Search code examples
javastringfilefileinputstream

Look for an amount of substring in a file Java


I am looking for an amount of substring in a file In brief, the file contains a certain amount of article, and I need to know how many. Each article starts with: @ARTICLE{ or with @ARTICLE{(series of integer)

Useful infos: - I have 10 files to look in - No files are empty - This code gives me a StringIndexOutOfBounds exception

Here is the code I have so far:

//To read through all files
    for(int i=1; i<=10; i++)
    {
    try
        {       
            //To look through all the bib files
            reader = new Scanner(new FileInputStream("C:/Assg_3-Needed-Files/Latex"+i+".bib"));
            System.out.println("Reading Latex"+i+".bib->");

            //To read through the whole file
            while(reader.hasNextLine())
            {
                String line = reader.nextLine();
                String articles = line.substring(1, 7);

                if(line.equals("ARTICLE"))
                    count+=1;
            }
        }
    catch(FileNotFoundException e)
        {
            System.err.println("Error opening the file Latex"+i+".bib");
        }
    }
    System.out.print("\n"+count);

Solution

  • Try just using String#contains on each line:

    while(reader.hasNextLine()) {
        String line = reader.nextLine();
        if (line.contains("ARTICLE")) {
            count += 1;
        }
    }
    

    This would at least get around the problem of having to take a substring in the first place.
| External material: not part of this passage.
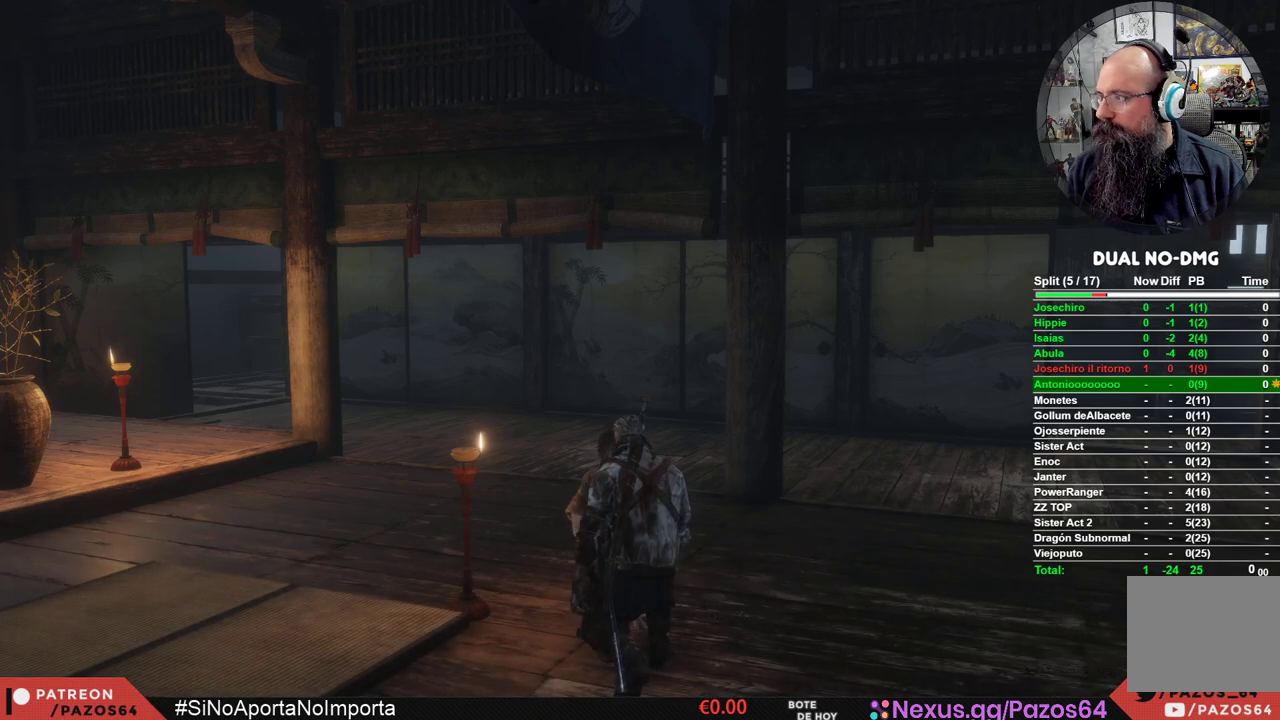
{"buttons": [], "left_stick": "center", "right_stick": "center", "events": [[50, "A", "down"], [133, "A", "up"], [217, "A", "down"], [300, "A", "up"], [383, "A", "down"], [483, "A", "up"]]}
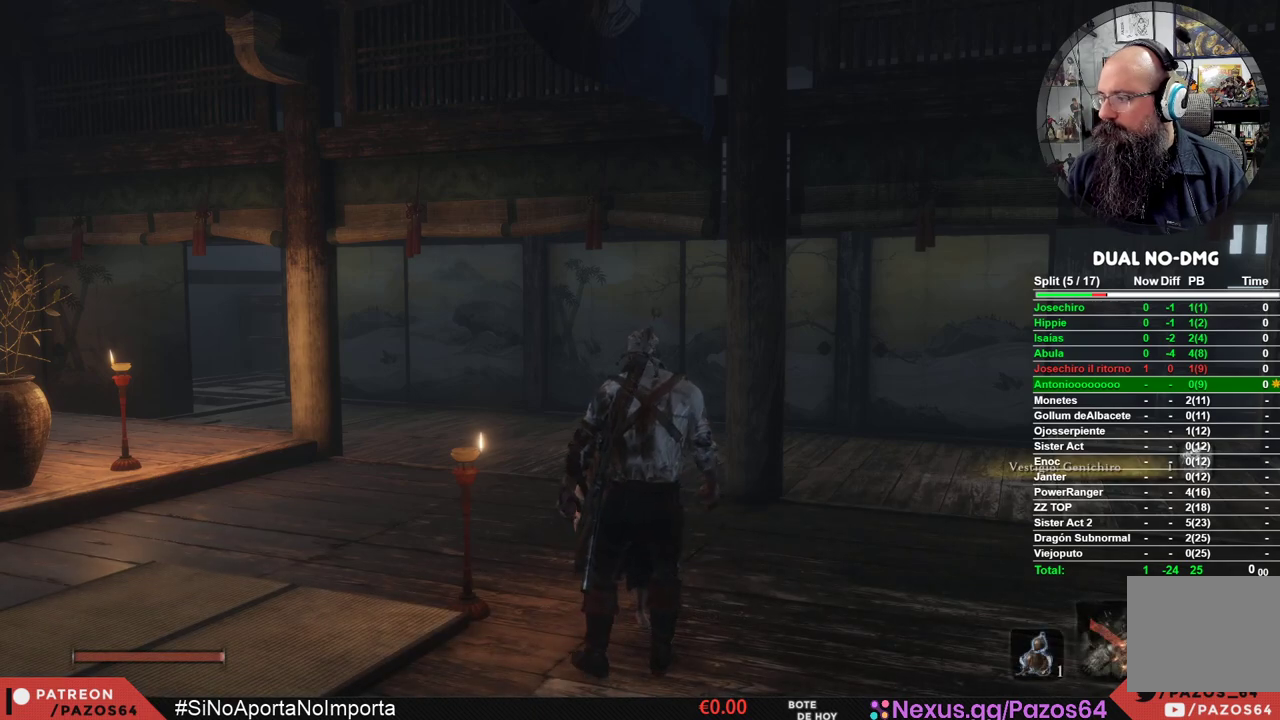
{"buttons": [], "left_stick": "center", "right_stick": "center", "events": [[67, "A", "down"], [167, "A", "up"]]}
The problem is that while matching lines should not have the out of bounds exception, nor should lines longer than 7 characters which don't match, lines having fewer than 7 characters would cause a problem.

    You could also use a regex pattern to make sure that you match ARTICLE as a standalone word:

    while(reader.hasNextLine()) {
        String line = reader.nextLine();
        if (line.matches("\\bARTICLE\\b")) {
            count += 1;
        }
    }
    

    This would ensure that you don't count a line having something like articles in it, which is not your exact target.